The Grizzlies will be patient with progress, but Williams know what’s expected from Day One.
“Really just to play hard, be a threat offensively and defensively, and cause havoc,” said Williams, who scored double figures in three of his four Vegas games. “I know how coach Jenkins is really big on defense, and I know my defense is going to take me where I want to be as the games go on. I’ll get more confident, get more of a feel for it and get more on pace.”
After some initial stumbles, No. 30 overall pick Santi Aldama also found his summer stride.
Aldama struggled with his shot early in Vegas after traveling directly from his native Spain the previous week. But the 6-11 forward delivered his best game in his final outing on Sunday, when he finished with 13 points, 11 rebounds, four assists and two blocks in 26 minutes.
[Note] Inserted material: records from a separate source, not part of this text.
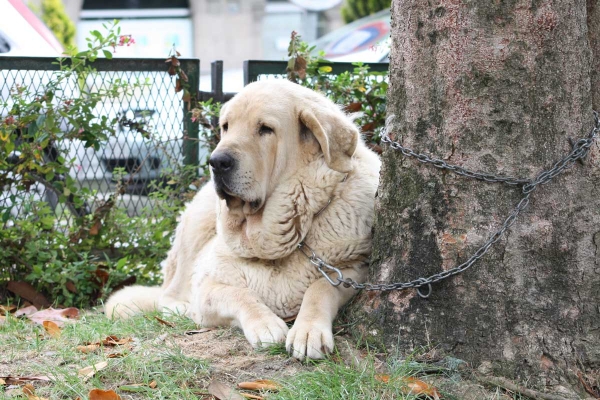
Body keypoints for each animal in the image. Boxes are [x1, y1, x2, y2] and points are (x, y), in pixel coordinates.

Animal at [104, 79, 380, 360]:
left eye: (265, 129)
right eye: (226, 126)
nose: (216, 162)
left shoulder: (355, 270)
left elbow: (320, 287)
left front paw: (308, 330)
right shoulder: (207, 285)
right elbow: (238, 294)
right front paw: (265, 324)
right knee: (168, 295)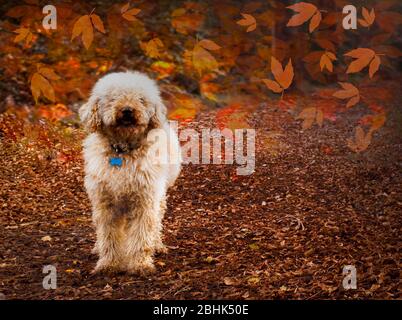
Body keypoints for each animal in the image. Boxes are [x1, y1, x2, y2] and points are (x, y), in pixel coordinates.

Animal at [79, 71, 181, 274]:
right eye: (112, 98)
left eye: (141, 99)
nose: (127, 110)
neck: (123, 151)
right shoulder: (106, 203)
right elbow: (108, 236)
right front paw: (109, 264)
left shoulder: (144, 201)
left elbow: (142, 235)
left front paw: (140, 264)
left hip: (157, 196)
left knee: (156, 222)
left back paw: (157, 245)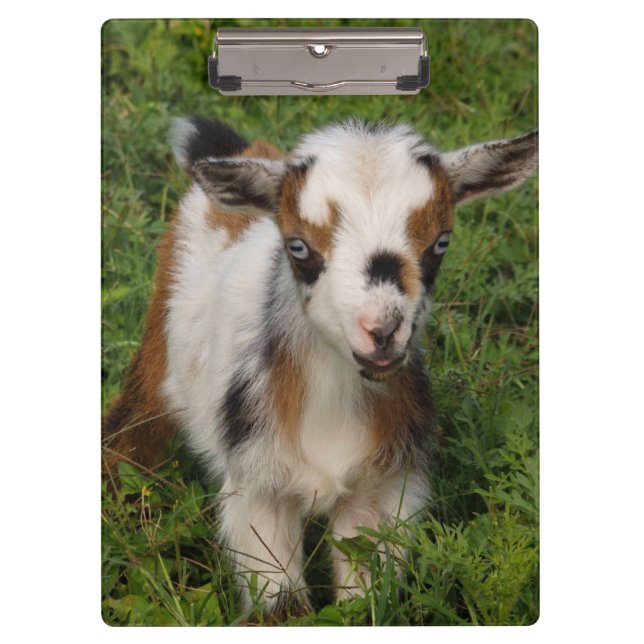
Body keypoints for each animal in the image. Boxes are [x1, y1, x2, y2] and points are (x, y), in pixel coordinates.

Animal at [102, 116, 538, 613]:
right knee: (130, 427)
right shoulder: (257, 488)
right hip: (159, 349)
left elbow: (363, 600)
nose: (382, 330)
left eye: (441, 241)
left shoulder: (379, 488)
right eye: (298, 247)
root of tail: (246, 149)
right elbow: (281, 604)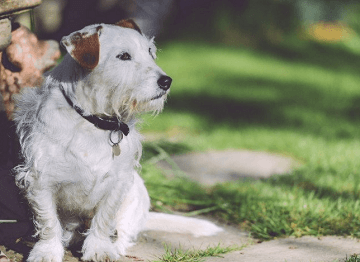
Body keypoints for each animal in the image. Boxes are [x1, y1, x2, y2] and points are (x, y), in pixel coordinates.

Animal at [13, 18, 222, 262]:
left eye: (150, 52)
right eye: (123, 56)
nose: (166, 81)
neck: (93, 122)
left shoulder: (117, 182)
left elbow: (104, 219)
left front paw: (99, 249)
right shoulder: (40, 180)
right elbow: (48, 222)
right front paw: (47, 251)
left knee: (121, 231)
“It’s a learning experience just to play games here and get used to the NBA world,” Aldama said. “I have to take it step by step. The staff has been good with me, just helping me out. We have to have patience and get ready for what is coming.”
What’s coming is a brief respite before the complete roster gathers in Memphis in a few weeks to start workouts ahead of camp. Even as the roster transitions, there won’t be many strangers when it’s time to show up for work again.
That’s also what summer league support is all about in the Grizzlies’ development program.